BEIJING
- A sensational political scandal
unfolding in China has exposed the high level of impunity enjoyed by elites at
a time when social tensions are rising, highlighting the need for change,
observers say.
The
affair - which toppled Bo Xilai, one of the Communist Party's stars, and
prompted authorities to probe his wife for murder - has played out in an
unusually public manner despite the best efforts of China's censors.
There
have been scant official announcements about the case, but allegations of
massive corruption and abuse of power involving Bo and his family have trickled
through online to Chinese people already weary of graft scandals.
"The
Bo Xilai case clearly shows that corruption among some of the most powerful
leaders can be horrendous," said Sidney Rittenberg, an American who spent
decades in China and gained first-hand insight into the party's workings.
"Today,
officials who genuinely want to fight corruption, including some at the very
top, are often in a minority and lack the power to clean out those Augean
Stables," he said, referring to the daunting task of Greek mythology.
"Along
with the necessary economic decentralization and the end of a centralized
command economy, local officials are able to pretty much rule the roost in the
areas under their command."
Bo was
sacked from his post as boss of the southwestern city of Chongqing last month,
and subsequently suspended from the party's top-level, 25-member Politburo for
"serious discipline violations" - code in China for graft.
His
wife Gu Kailai, meanwhile, has been placed under investigation for the suspected
murder of a British businessman - a scandal that came to light when Bo's
right-hand man fled to a US consulate and reportedly asked for asylum.
The
saga reads like a Hollywood thriller and has gripped ordinary Chinese people,
some of whom thought the charismatic Bo was a refreshing change from the
country's stiff, technocratic leaders.
Jiang
Weiping, a journalist who was jailed for five years in 2000 after writing
articles critical of Bo and Gu, says he caught wind of their corrupt practices
in the early 1990s when Bo was propaganda chief of Dalian city.
He
alleges that Gu raked in money through initiatives such as setting up a company
to facilitate foreign investment in the northeastern city or through donations
given to a research institute she established.
Later,
their son Bo Guagua was able to study abroad in Britain, where he attended the
prestigious Harrow school and then went to Oxford University.
Jiang
also alleges that Bo managed to secure his rise through the ranks by giving key
officials benefits such as land or tax incentives, thus shoring up high-level
support.
After
arriving in Chongqing, Bo drew criticism for launching a draconian crackdown on
criminal elements in 2009 that led to a series of executions and suicides, amid
allegations of widespread torture and false confessions.
"He
is two-faced. On the one hand, he is very talented and charming, but on the
other, he is a conspirator... He has the gift of the gab and he is a great
showman," Jiang, who now lives in Canada, told AFP.
The Bo
case has been described as the biggest political crisis to hit China in decades
as it exposes deep-set power struggles within the party, although other
high-profile corruption cases have also emerged over the past years.
Former
Shanghai boss Chen Liangyu, for instance, was jailed for 18 years in 2008 for
his role in a pension fund scandal, and former Beijing mayor Chen Xitong was
removed from his post in 1995 for corruption and jailed for 16 years.
But
China watchers say the economic and social situation is now very different from
when those two top officials were convicted, and Bo's case - while not a
trigger - may still bring to the fore the need for reforms.
"People
in China with whom I have communicated - people of many different viewpoints
and loyalties - all concede that some political reform is now necessary,"

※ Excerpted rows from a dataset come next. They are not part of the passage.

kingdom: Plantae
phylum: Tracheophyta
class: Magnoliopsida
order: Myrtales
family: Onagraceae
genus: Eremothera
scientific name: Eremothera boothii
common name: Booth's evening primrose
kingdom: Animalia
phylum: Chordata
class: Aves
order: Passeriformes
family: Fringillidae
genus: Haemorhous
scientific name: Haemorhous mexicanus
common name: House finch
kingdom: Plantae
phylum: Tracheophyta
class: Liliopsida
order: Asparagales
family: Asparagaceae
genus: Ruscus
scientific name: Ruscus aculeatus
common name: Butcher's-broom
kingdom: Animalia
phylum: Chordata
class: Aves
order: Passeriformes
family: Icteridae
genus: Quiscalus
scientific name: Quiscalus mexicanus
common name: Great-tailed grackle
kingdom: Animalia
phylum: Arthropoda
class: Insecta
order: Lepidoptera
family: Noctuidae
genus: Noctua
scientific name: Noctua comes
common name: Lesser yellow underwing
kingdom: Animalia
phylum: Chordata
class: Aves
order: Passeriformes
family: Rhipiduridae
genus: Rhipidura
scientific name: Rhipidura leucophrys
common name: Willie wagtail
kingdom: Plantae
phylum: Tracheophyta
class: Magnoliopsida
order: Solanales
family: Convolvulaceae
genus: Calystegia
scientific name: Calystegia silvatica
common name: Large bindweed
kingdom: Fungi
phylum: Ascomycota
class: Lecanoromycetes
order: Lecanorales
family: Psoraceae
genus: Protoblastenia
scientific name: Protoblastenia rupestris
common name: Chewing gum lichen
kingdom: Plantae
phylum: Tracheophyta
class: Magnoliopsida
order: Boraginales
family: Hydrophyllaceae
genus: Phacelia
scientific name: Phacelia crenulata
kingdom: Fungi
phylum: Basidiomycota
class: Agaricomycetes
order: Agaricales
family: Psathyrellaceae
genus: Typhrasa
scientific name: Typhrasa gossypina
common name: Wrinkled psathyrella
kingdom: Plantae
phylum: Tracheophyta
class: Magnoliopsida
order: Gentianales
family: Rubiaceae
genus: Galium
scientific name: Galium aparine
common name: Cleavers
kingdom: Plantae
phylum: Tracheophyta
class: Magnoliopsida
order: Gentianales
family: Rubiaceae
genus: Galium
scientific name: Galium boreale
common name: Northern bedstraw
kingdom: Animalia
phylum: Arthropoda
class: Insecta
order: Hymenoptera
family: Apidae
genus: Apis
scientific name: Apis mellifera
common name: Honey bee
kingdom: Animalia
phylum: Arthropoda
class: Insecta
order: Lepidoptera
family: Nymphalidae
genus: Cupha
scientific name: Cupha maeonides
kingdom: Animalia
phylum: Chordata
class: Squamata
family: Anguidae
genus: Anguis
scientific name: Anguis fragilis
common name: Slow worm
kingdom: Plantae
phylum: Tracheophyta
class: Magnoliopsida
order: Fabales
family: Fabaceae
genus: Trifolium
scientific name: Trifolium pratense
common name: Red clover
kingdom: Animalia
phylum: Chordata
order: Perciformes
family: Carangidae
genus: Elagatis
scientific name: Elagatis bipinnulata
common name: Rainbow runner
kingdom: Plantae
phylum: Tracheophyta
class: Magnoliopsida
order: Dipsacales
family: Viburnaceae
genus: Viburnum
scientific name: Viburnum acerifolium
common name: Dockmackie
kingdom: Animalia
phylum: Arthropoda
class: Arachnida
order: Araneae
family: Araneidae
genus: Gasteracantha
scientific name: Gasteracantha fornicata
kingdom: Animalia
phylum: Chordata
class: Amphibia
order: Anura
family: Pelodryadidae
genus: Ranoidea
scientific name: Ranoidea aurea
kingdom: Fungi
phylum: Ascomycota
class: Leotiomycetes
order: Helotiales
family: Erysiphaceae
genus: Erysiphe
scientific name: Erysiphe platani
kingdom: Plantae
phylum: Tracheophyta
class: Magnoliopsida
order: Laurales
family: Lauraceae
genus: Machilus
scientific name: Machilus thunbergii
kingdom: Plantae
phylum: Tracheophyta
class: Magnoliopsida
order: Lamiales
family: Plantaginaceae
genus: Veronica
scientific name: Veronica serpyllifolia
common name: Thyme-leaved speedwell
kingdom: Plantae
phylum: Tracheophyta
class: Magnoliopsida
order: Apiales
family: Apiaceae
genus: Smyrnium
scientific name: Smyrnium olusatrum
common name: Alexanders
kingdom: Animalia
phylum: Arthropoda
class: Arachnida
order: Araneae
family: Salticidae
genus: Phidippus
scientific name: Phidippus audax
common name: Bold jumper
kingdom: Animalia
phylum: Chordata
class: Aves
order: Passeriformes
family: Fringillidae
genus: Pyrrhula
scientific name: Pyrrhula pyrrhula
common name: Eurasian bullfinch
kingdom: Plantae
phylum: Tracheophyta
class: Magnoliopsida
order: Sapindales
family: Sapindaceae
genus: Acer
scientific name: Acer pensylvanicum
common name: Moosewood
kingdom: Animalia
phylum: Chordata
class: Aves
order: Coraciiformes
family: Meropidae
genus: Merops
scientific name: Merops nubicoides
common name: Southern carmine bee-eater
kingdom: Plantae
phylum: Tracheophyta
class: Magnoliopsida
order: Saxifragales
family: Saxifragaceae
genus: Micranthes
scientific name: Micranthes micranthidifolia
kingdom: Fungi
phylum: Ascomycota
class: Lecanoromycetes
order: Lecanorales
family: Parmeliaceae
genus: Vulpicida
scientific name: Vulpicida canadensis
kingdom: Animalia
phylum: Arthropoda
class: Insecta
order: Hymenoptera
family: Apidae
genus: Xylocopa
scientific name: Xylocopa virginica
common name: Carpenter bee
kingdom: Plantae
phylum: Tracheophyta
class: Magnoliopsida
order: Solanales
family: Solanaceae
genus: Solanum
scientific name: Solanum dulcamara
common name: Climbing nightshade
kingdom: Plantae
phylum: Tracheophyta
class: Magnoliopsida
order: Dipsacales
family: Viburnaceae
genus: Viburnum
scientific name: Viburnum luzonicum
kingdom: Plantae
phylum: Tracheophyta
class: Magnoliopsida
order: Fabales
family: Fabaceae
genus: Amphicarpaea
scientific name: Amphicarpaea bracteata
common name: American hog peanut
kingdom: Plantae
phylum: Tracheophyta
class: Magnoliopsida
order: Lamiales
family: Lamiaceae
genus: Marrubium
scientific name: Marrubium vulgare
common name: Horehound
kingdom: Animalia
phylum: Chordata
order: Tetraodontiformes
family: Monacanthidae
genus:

said Rittenberg, a consultant who spent decades working closely with Chinese
leaders including Mao Zedong.
Much of
the party's legitimacy in recent years has rested on China's breakneck economic
growth - which is able to pull people out of poverty - but this is slowing and
the growth model is becoming unsustainable.
Social
tensions are on the rise, with land grabs one of the most volatile issues,
triggering violent protests when farmers who have been forcibly evicted from
their land have no recourse to legal arbitration.
Cheng
Li, an expert on Chinese elite politics and a fellow at the Brookings
Institution, says the party needs to make "profound transformations"
if it wants to "regain the public's confidence and remain in power."
He said
in an interview with the US-based National Bureau of Asian Research published
Wednesday that there should be a call for widespread legal reforms, intra-party
elections for leadership positions and media openness.
"The
Bo Xilai crisis can be either a curse or blessing for the CCP (Chinese
Communist Party) - a curse if the party pretends that its rule can remain as
before, but a blessing if the party decides to transform itself," he said.